Plastic ties are legal to make, then and now. But they have come up with new uses in protests: hanging banners, creating barricades, and in some notable cases to restrain people. In this context, the police presented plastic ropes as proof of the crime. Prosecutors charged Chan with possession of suitable tools for an unlawful purpose, a petty offense created during British rule to stop thefts before they happened.

At the trial, Chan’s friend testified that the two planned to move furniture from the office and use lanyards to secure everything in transit. The judge dismissed the story. In the ruling, he deduced that the defendant intended to use the relationships to create barriers and that “the illegal purpose of using them in armed confrontations, fights, [and] injure. The court found Chan guilty in August 2020 and sentenced him to 5 and a half months in prison.

Chan appealed. Before the bench, his attorney, Steven Kwan, argued that a plastic lanyard did not fit the definition of a tool fit for an illegal purpose. Hong Kong law prohibits specific restrictive measures, such as handcuffs or fingercuffs that can subdue someone, along with devices like bone keys that can open a locked room. The appellate judges rejected the appeal but found there was an important legal question about the law and let Chan appeal to the city’s highest court. His petition is scheduled for June.

In prison, Chan meets people who are serving similar sentences for carrying knives. Inmates, Kwan said, found the idea of ​​plastic tethers as weapons hilarious.

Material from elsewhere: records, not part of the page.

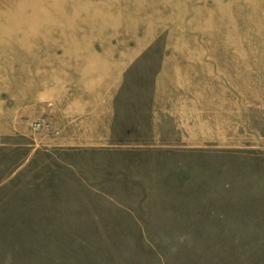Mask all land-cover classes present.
Returning a JSON list of instances; mask_svg holds the SVG:
<instances>
[{
  "label": "rangeland",
  "instance_id": "rangeland-1",
  "mask_svg": "<svg viewBox=\"0 0 264 264\" xmlns=\"http://www.w3.org/2000/svg\"><path fill=\"white\" fill-rule=\"evenodd\" d=\"M158 69L178 112L151 136L110 102ZM11 133L56 165L42 210L0 202V264H264V0H0Z\"/></svg>",
  "mask_w": 264,
  "mask_h": 264
},
{
  "label": "crops",
  "instance_id": "crops-1",
  "mask_svg": "<svg viewBox=\"0 0 264 264\" xmlns=\"http://www.w3.org/2000/svg\"><path fill=\"white\" fill-rule=\"evenodd\" d=\"M153 48H146V52L140 53V57L133 58L130 63L134 67H142V65L152 64L153 66H166L169 64V58H161L157 62L155 58H149L148 55H159L162 53L154 52ZM127 68V67H126ZM133 73L131 70H124V77L129 76ZM133 75V74H132ZM163 70L158 69L156 74L153 75V86L151 99L146 101L142 99L138 102L137 89H128L127 92H131L130 98H124L122 87L120 85L117 92L113 95L111 100V107L117 111L121 108L126 109L125 111L131 114H147L150 119L151 136L160 135V121L163 119H170V116L175 118L177 111V102L173 96H160L161 78ZM144 78V77H143ZM146 78V77H145ZM144 78V79H145ZM125 78H123L124 80ZM164 85V83H163ZM134 90V91H129ZM127 96V95H126ZM145 100V101H144ZM182 102V99L181 101ZM124 112V111H123ZM9 138H0V202L8 200L10 192L20 190L22 193L18 194L16 198L24 200L22 203L23 208L30 213L32 210H26L27 208L36 209L34 211L42 210L43 205L40 200H43L42 186L47 184V168L55 167V155L54 158H48L41 155L36 145L32 144L31 141H26L28 133H11L8 134ZM17 137H24V140L17 141ZM15 138V139H14ZM122 144L118 145L120 147ZM49 148L40 149L41 152H52ZM25 152V153H24ZM57 158V157H56ZM53 164V165H52ZM58 167V166H57ZM61 168V166H59ZM72 167V166H70ZM49 170V169H48ZM69 172L73 174V167L69 169ZM32 173H37L40 178H32ZM43 174V176H42ZM31 176V177H30ZM42 176V177H41ZM58 178L55 177L56 183ZM53 181V179H52ZM24 198V199H23ZM1 216L7 217L8 214L13 213L7 208V204L0 205ZM6 224V223H5Z\"/></svg>",
  "mask_w": 264,
  "mask_h": 264
}]
</instances>
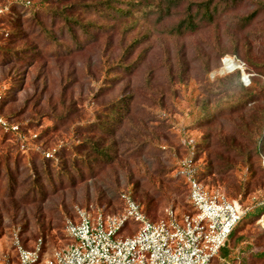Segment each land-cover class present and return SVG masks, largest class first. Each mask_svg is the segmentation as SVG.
Instances as JSON below:
<instances>
[{"label": "rangeland", "instance_id": "1", "mask_svg": "<svg viewBox=\"0 0 264 264\" xmlns=\"http://www.w3.org/2000/svg\"><path fill=\"white\" fill-rule=\"evenodd\" d=\"M25 1L0 0L14 5L19 16L18 28L5 21L2 28L9 34L0 30L4 112L19 128L17 133L0 132V255H7L10 264L16 262L11 249L14 235L26 246L43 237L47 254L63 247L65 221L74 217L76 208L114 214L123 208L121 196L128 195L151 222L168 208L189 210L176 165L183 159L194 161L196 172L202 171L207 183L220 186L241 212L264 205L263 158L254 155L247 160L241 150L229 146L234 140L236 149L245 152L252 145L251 136L240 127L247 120L245 113H231L225 103L216 110L217 100L239 89L236 75L225 76L233 72L226 71L228 66L236 64L234 71L242 66L245 76L259 78L261 68L255 66L264 64V10L246 26L239 20L264 0H243L219 15L216 26L204 25L182 36L166 33L181 18L182 6L171 9L159 23L157 12L150 11L144 22L149 40L133 51L129 61L148 50L129 76L116 74L113 68L124 24L113 32L107 50L104 35L94 41L81 38L79 50L70 35H60V18L51 10L88 0H29L27 6ZM147 1L153 10L162 3ZM34 14L71 51L57 48L51 34L36 24ZM14 32L15 37L10 35ZM122 97L130 106L113 137L118 156L111 164L89 165V144L82 141L105 145L111 140L99 126L109 120V105ZM206 108L216 115L204 122ZM45 152L53 158L47 159ZM261 153L264 156V149ZM208 167L212 173L204 176ZM259 220L243 224L237 232L243 239L235 245L230 240V249L222 248L212 264H226L238 255L245 264H264V259L255 257L264 250ZM134 225L129 222L119 237L131 235Z\"/></svg>", "mask_w": 264, "mask_h": 264}, {"label": "built area", "instance_id": "2", "mask_svg": "<svg viewBox=\"0 0 264 264\" xmlns=\"http://www.w3.org/2000/svg\"><path fill=\"white\" fill-rule=\"evenodd\" d=\"M9 9L0 3V19ZM239 71L242 83L249 85L242 66ZM3 102L0 88V132L17 133L18 126L3 114ZM44 155L47 159L54 156L50 152ZM176 165L188 189L187 212L168 208L151 222L143 207L128 195L121 196L123 210L118 214L76 208L74 217L65 221L67 243L49 254L44 239L38 237L25 247L14 235L11 249L15 264H212L245 212L220 188L198 181L194 161L183 159ZM129 222L135 223L134 232L119 237ZM259 222L264 227V216ZM0 264H10L9 257L0 255Z\"/></svg>", "mask_w": 264, "mask_h": 264}, {"label": "trees", "instance_id": "3", "mask_svg": "<svg viewBox=\"0 0 264 264\" xmlns=\"http://www.w3.org/2000/svg\"><path fill=\"white\" fill-rule=\"evenodd\" d=\"M242 1L243 0H162V3H159L157 4V6H155L156 10H153V8L148 6L147 0H88L85 2L78 1L63 5L61 8L52 9L51 11L54 16L60 18V35H63L64 33L70 35L73 44L79 50L83 47L81 38L94 41L97 40L99 35H104L105 42L103 50H107L112 45L113 32L116 30H118L119 32L120 24H124L120 29V33L122 35L117 37L118 42L120 43V54L118 61L114 64L113 68L116 74L122 73L129 76L142 63L143 59L145 58V53L148 50V47H146L145 49L139 51L136 56L131 61H129L133 51L149 40L150 33L147 29L144 28V22H146L150 11L157 12L158 16L155 19V22L159 23L164 18L170 15L171 9L174 10L179 6H182L183 11L181 13V18L176 22L175 25L172 26V28H170L166 32L169 36H182L186 33L196 32L201 26L204 25L213 27L216 26L217 17L219 15H223L235 9L240 3H242ZM255 4V9H253L250 13L242 16L239 20V24H243V26L248 25L252 22V20L259 12L264 10V1H257ZM75 9H79V12H74ZM18 17L19 16L15 14L14 5L10 6L9 12L0 19V30L2 31V33L6 31V29L2 28V25L5 21L7 25L10 26V28H18ZM34 21L40 27L43 33L51 34V37H48L57 48L64 49L67 52L71 51V47L68 44L60 41V39H58L53 32L49 31L43 26L37 14H34ZM130 32L134 33L131 39H125V35L129 34ZM7 34L9 33L5 32V35ZM10 35L15 37L18 34L14 32L10 33ZM220 66L221 64L219 63V67ZM255 67L261 68V70H257V75H259V78L257 76H254L253 74L251 76L250 72H246L250 75L249 85L247 86L242 83L241 73H239L238 70L227 73L225 75H236V85L239 89L237 92L224 94L220 98V100H217L216 110L221 108L223 103H225L227 104L231 113L236 111L245 113V119L247 118V120L241 118V120L245 121L244 127H240L244 128V130H246L251 136L250 141L252 145L250 146V148L246 149L245 152L242 151V147L236 149L237 145L235 146L233 144V142H235L234 140H231L229 146L237 152H240L241 150L240 154H242L243 157L247 156V160L251 159L254 155L258 156L259 159L263 158L264 160V156L261 153L262 149H264V85L262 84L260 78V76L264 78V64L259 67L256 65ZM5 103L6 98L4 95L3 114L8 119H10V117L4 112ZM205 103L207 102L205 101ZM129 106L130 102L127 101L125 97H122L109 105L111 112L109 120L103 122L99 126L101 133H106V136L109 137V139L111 138V140L107 144L104 145L100 141H95L92 143V140L87 138L82 141L83 144H89L90 153H88L86 156V162H88V164L93 163V166L103 165L104 163L111 164L117 158V147L115 138L113 137L115 135V132H117V130L119 129L123 119L129 113ZM247 110L248 112L246 113L245 111ZM204 111V122L213 120L215 118L216 114L213 113L210 108H206L204 109ZM257 137L260 139H257ZM251 165L252 164L248 165L249 171H252ZM207 169L208 172L207 174L204 172V176H208V174L212 173V169L210 167H208ZM45 173L47 177L50 178L48 167ZM197 179L207 187H218L225 193V191L220 186H215L207 183L203 178L202 171H198ZM183 186L185 187L187 200L188 189L184 181ZM231 188L234 190V187ZM130 197L134 202L138 203L132 196ZM122 210L120 212H122ZM181 210L184 212L188 211L183 207L181 208ZM143 212L147 217L144 208ZM103 213L110 214L105 212ZM262 216H264V205L255 208L251 212H245L240 221L236 224V226L229 234L222 248L226 247L227 243L230 240L233 241L234 245L238 244L243 239L242 236H237V232L239 231V229H241L240 227H242V225L245 223H252L258 219H261ZM261 228L262 230H264V227L262 225ZM40 238L44 239L43 237ZM23 245L25 247H28L25 244ZM222 248L219 250V253L221 252ZM255 257L260 260L264 259V250L257 253ZM242 259L243 256L241 258V256L239 255L236 257H231V260L226 262V264H245Z\"/></svg>", "mask_w": 264, "mask_h": 264}, {"label": "bare ground", "instance_id": "4", "mask_svg": "<svg viewBox=\"0 0 264 264\" xmlns=\"http://www.w3.org/2000/svg\"><path fill=\"white\" fill-rule=\"evenodd\" d=\"M237 68V65L236 64H232V65H230V66H228L227 68H226V71H234L235 69Z\"/></svg>", "mask_w": 264, "mask_h": 264}, {"label": "water", "instance_id": "5", "mask_svg": "<svg viewBox=\"0 0 264 264\" xmlns=\"http://www.w3.org/2000/svg\"><path fill=\"white\" fill-rule=\"evenodd\" d=\"M243 76V75H242ZM243 78V77H242Z\"/></svg>", "mask_w": 264, "mask_h": 264}]
</instances>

In June 2020, China’s legislature passed a national security law and included it in the Hong Kong constitution. It lists four new charges – secession, subversion, terrorism and collusion with foreign forces – and gives police seemingly unchecked powers to investigate, search, arrest and detention. It didn’t take long for people to see the true intent of the law. After the police arrested Jimmy Lai, a newspaper publisher that advocated foreign sanctions, the government targeted politicians who held their own primaries to gain a majority in the legislature and activists held an annual vigil to honor those shot down by Chinese soldiers in Tiananmen Square in 1989. Not long before that, civil society organizations and labor unions closed down. for fear of being arrested.

Shortly after dawn on December 2, 2020, nearly two dozen officers banged on the door of Keith Fong’s family apartment. Under a search warrant, police later charged the student leader with carrying an assault weapon in a public place, as well as two new charges: obstruction of justice and resistance to police work. 16 months after being arrested on Apliu Street, Fong, then 22 years old, faced years in prison.